Some criteria for circle packing types and combinatorial Gauss-Bonnet Theorem

Abstract

We investigate criteria for circle packing(CP) types of disk triangulation graphs embedded into simply connected domains in $ \mathbb{C}$. In particular, by studying combinatorial curvature and the combinatorial Gauss-Bonnet theorem involving boundary turns, we show that a disk triangulation graph is CP parabolic if \[ \sum_{n=1}^\infty \frac{1}{\sum_{j=0}^{n-1} (k_j +6)} = \infty, \] where $k_n$ is the degree excess sequence defined by \[ k_n = \sum_{v \in B_n} (\mbox{deg}\, v - 6) \] for combinatorial balls $B_n$ of radius $n$ and centered at a fixed vertex.
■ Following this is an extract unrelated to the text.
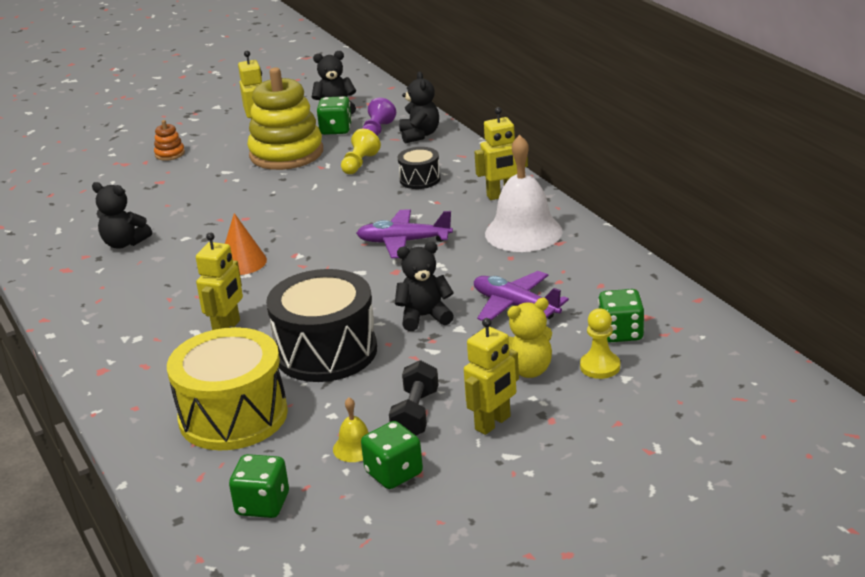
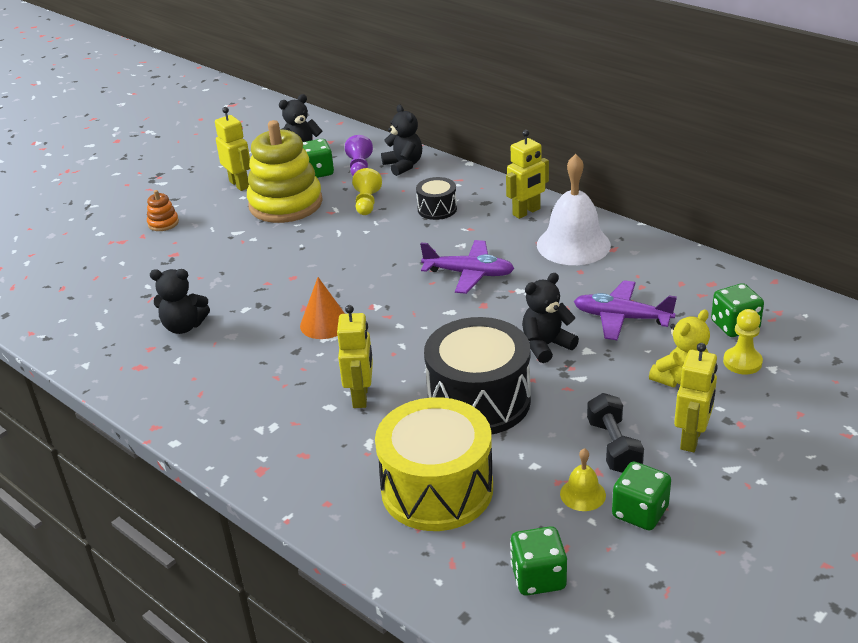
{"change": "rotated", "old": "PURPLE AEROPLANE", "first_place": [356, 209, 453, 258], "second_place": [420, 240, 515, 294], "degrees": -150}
It is also shown that the simple random walk on a disk triangulation graph is recurrent if \[ \sum_{n=1}^\infty \frac{1}{\sum_{j=0}^{n-1} (k_j +6)+\sum_{j=0}^{n} (k_j +6)} = \infty. \] These criteria are sharp, and generalize a conjecture by He and Schramm in their paper from 1995, which was later proved by Repp in 2001. We also give several criteria for CP hyperbolicity, one of which generalizes a theorem of He and Schramm, and present a necessary and sufficient condition for CP types of layered circle packings generalizing and confirming a criterion given by Siders in 1998.